### PASSAGE TO READ:
-----
What should be the focus for noncommunicable disease management during emergencies?
Humanitarian response in emergencies can be divided into three phases: preparation/mitigation, emergency response, and post-emergency/reconstruction.
Effectively managing noncommunicable diseases in emergencies will require inclusion of care for noncommunicable diseases into standard operating procedures, ideally integrated with other aspects of relief efforts.
The focus of the health sector response for the management of noncommunicable diseases during these various phases of emergencies should be to prevent and reduce excess disease, death and suffering from noncommunicable diseases.
-----
(Data records)
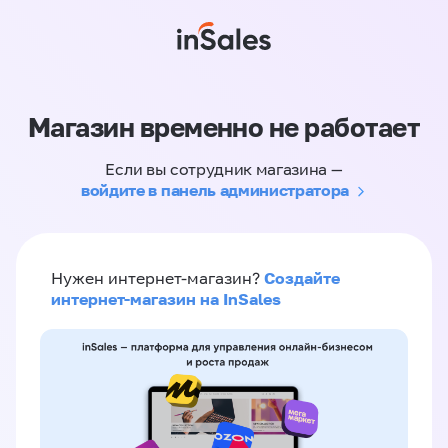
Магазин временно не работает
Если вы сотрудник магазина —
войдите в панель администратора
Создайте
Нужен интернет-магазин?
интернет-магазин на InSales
-----
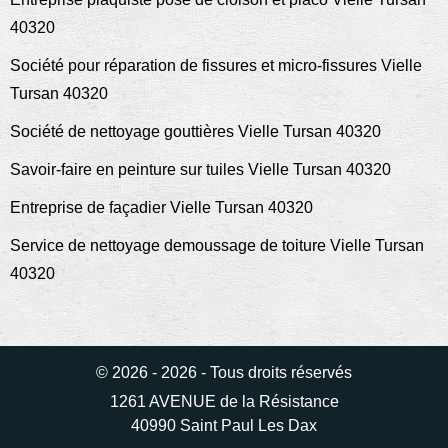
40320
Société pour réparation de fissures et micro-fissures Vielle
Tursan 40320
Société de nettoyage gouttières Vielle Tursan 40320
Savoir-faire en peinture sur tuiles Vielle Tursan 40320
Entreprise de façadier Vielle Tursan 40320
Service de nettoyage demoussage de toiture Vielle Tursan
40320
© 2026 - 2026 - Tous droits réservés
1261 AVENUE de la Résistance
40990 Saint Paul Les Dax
-----
### TASKS:
(a) Translate this sentence from the passage on noncommunicable disease management in emergencies into Spanish: "Humanitarian response in emergencies can be divided into three phases: preparation/mitigation, emergency response, and post-emergency/reconstruction."
(b) The passage on noncommunicable disease management in emergencies names a focus for the health sector response. What is that focus?

### RESPONSE LIST:
(a) La respuesta humanitaria en situaciones de emergencia puede dividirse en tres fases: preparación/mitigación, respuesta a la emergencia y posemergencia/reconstrucción.

(b) The focus should be to prevent and reduce excess disease, death and suffering from noncommunicable diseases.